EDITOR'S NOTE: Apologies for not posting the last two days - we were in road-warrior mode and, apparently, the technology gods were none too happy...sorry 'bout that!

•   ArcSpace brings us Kiser's take on UNStudio's Arnhem Central Station in The Netherlands (only about 20 years in the making).

•   Venturi and Scott Brown win the 2016 AIA Gold Medal (they're the first pair, and she's the "first living woman" - and only the second woman - to win); LMN Architects takes home the 2016 AIA Architecture Firm Award; and lots more top honors (great presentation).

•   Arch Record names its 2015 Design Vanguard, an international bunch "that are championing new approaches to design and practice" (great presentation, too).

•   Eyefuls of the 2015 Canadian Architect Awards of Excellence winners.

•   Betsky offers a most interesting musing on the "changing of the old guard" of starchitects: "Here's to the next avant garde, with fear, loathing, and a great deal of hope."

•   Stott ponders whether "architectural preservationists know what they're fighting for. If architectural preservation is an act of recording history, what matters is not whether a given building is good, but rather whether it is important" (hopefully, "important" and "good" design will "coincide").

•   Altabe has a few issues with Libeskind's "point that architecture needs to be more confrontational" (more than Hadid's and Gehry's - and his own?) - "why can't the signs of turmoil in such buildings be artfully expressed?"

•   Stein reports on an in-depth symposium that explored "the vexed question of authenticity in architecture through the lens of copyright law."

•   Goldhagen digs deep into why The Broad, overall, is such "a disappointment. Its incoherence, its poor urbanism and its unoriginality suggest that the transition from critics to makers may have DS+R stumped."

•   King pulls out all the stops in a fascinating chronicle of the Lucas Museum saga (a fab read!).

•   Kamin reports that Smith + Gill's kilometer-high Jiddah Tower (formerly Kingdom Tower) gets the funding needed to keep it "on track to be world's tallest."

•   Wiles cheers Foster and Aravena as "unlikely allies in the pursuit of real architecture. In a world filled with architexture, it's pleasing to see architects examining their purpose, and finding the edge and role of the real thing."

•   Moore cheers Assemble and its "striking range of projects, including the Turner-shortlisted Granby Four Streets in Liverpool, that resolutely value people not profits.
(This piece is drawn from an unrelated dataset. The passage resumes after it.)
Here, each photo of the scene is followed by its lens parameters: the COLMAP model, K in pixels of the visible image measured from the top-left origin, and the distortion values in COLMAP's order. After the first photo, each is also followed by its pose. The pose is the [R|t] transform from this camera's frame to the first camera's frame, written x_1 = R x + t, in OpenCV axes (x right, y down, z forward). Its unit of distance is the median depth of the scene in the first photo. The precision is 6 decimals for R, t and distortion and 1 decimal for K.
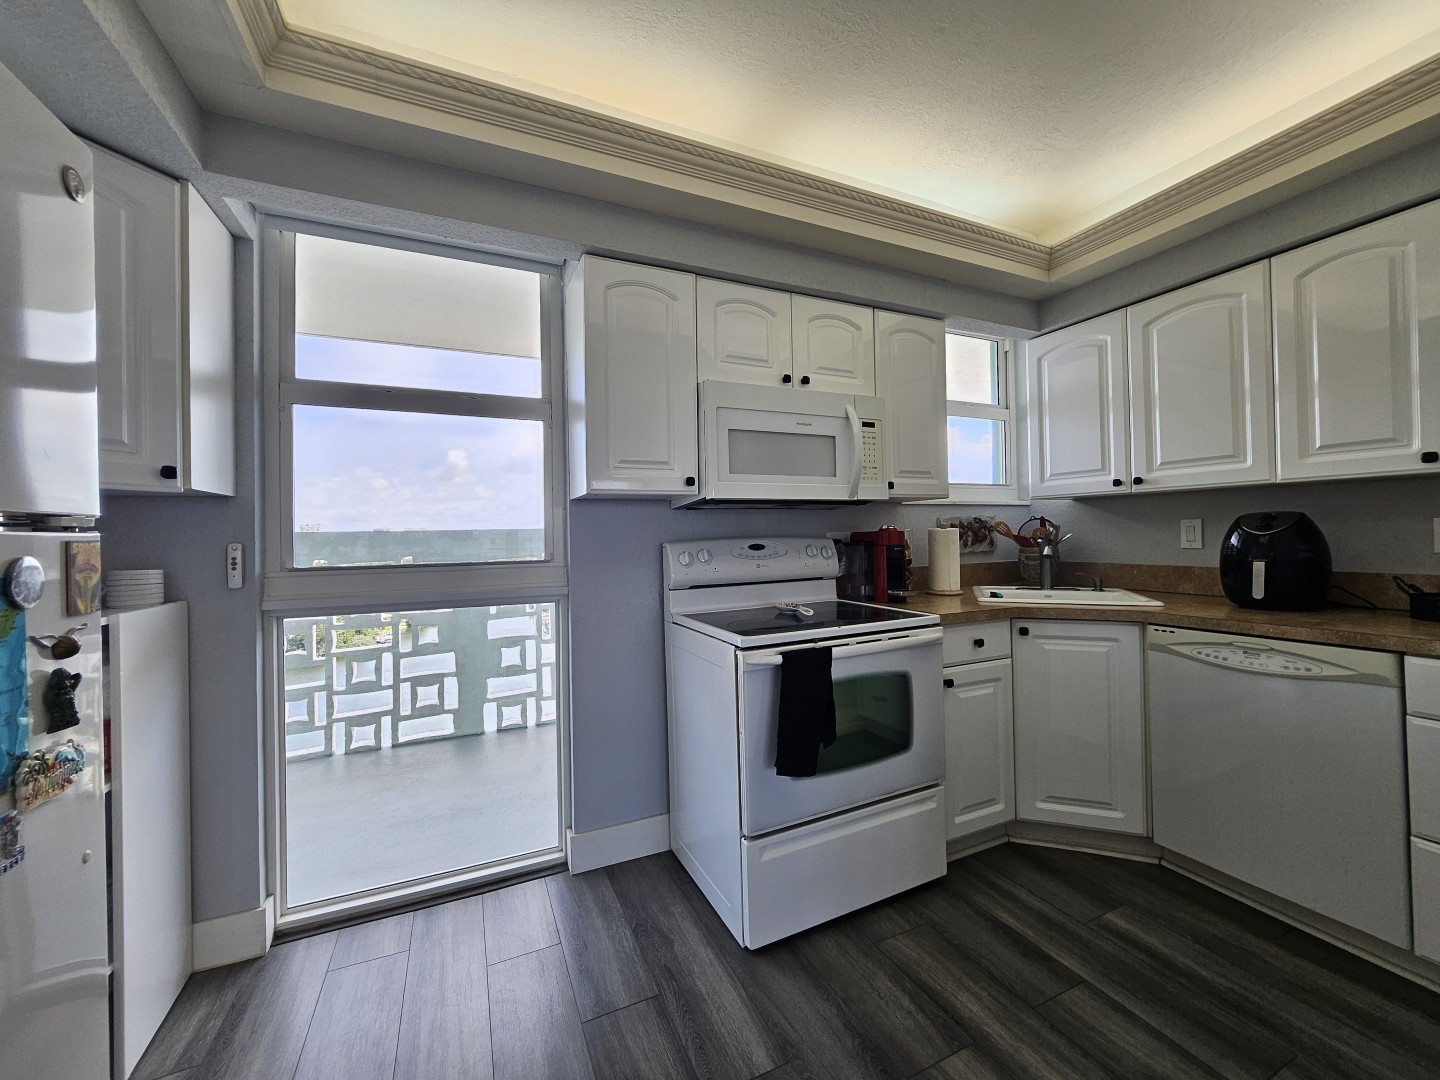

Let's hope they'll soon be planning cities."

•   Campbell-Dollaghan reports on the winning design to transform Singapore's defunct cross-country railroad "into the world's longest High Line" (15 miles long!).
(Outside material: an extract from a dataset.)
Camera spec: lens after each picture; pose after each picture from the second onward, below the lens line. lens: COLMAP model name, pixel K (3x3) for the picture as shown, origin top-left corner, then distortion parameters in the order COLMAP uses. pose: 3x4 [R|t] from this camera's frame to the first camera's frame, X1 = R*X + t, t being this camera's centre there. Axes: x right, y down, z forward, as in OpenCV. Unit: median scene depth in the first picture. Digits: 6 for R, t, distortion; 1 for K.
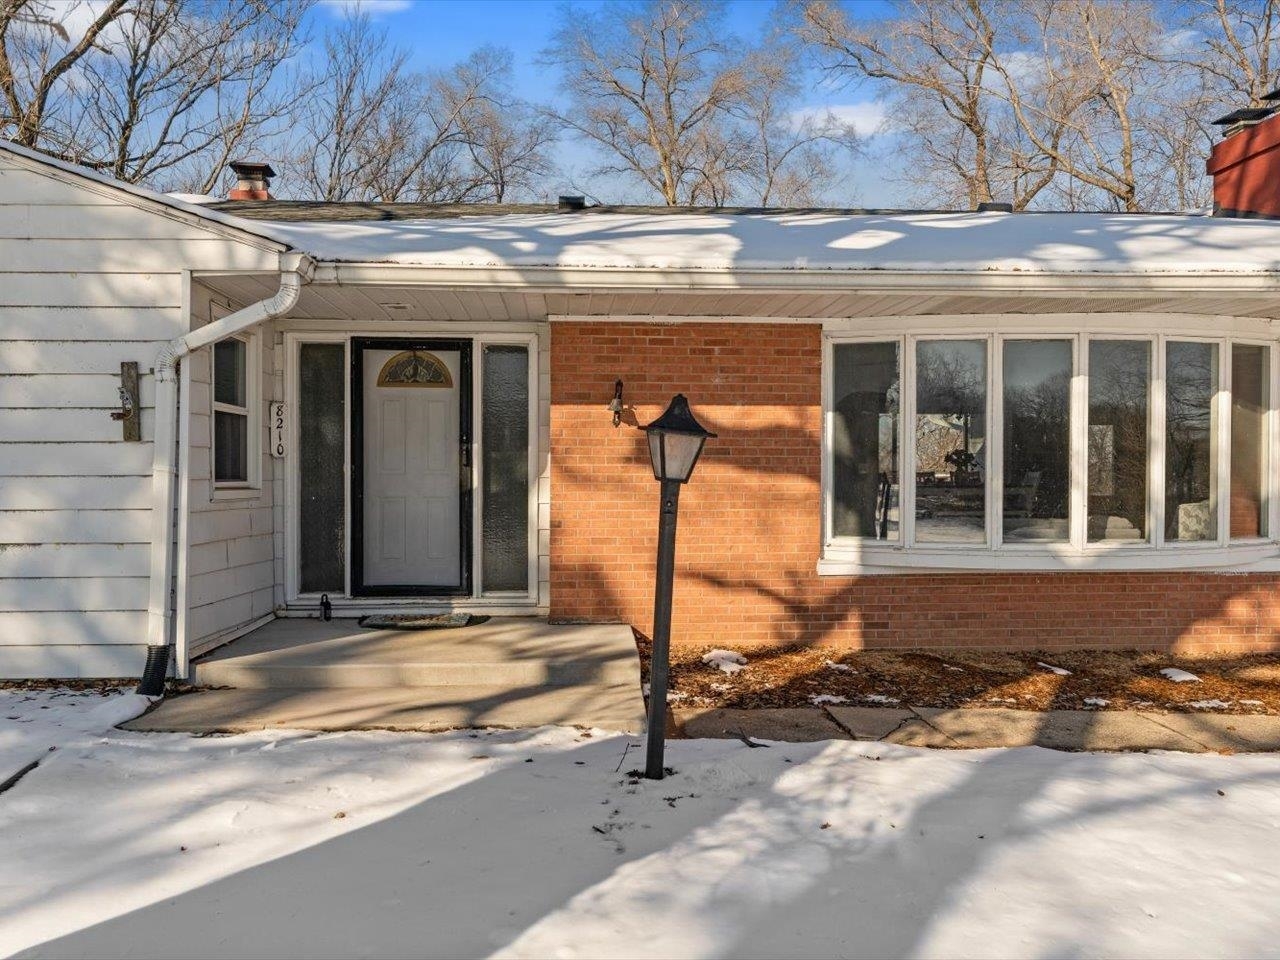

•   American architects have "a steep learning curve to overcome" when it comes to designing to Passive House standards, "but the movement is starting to gain traction."

•   A neglected block of storefronts in Long Beach, CA, get a much-needed - and refreshingly lively - makeover (check out the before/after pix!).
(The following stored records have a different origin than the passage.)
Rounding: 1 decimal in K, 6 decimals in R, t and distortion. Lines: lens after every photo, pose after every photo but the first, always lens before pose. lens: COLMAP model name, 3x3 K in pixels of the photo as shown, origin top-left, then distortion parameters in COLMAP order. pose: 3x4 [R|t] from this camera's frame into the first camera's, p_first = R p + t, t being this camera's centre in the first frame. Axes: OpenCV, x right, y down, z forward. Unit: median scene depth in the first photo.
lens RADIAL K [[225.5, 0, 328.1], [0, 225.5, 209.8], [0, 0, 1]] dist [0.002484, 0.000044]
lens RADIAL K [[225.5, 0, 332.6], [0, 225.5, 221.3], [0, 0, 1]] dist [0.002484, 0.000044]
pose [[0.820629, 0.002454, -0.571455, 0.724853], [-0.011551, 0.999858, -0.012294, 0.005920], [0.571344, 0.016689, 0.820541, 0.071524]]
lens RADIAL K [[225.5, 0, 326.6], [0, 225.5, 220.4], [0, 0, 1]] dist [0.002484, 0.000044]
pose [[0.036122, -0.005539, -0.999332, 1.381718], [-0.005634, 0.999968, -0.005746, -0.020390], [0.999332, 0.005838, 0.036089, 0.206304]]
•   Enterprise Community Partners issues "Ready to Respond: Strategies for Multifamily Building Resilience" manual that offers affordable housing owners "retrofit strategies that will help protect and adapt their properties to a variety of climate hazards."

•   Eyefuls of the six shortlisted designs for the Tintagel Castle footbridge: the "proposals show a love of materials and engineering panache."

•   Tuskegee University names alumna Carla Jackson Bell as dean of School of Architecture and Construction Science, "one of two African American women to be named dean of an architecture program and the first to lead a construction science program."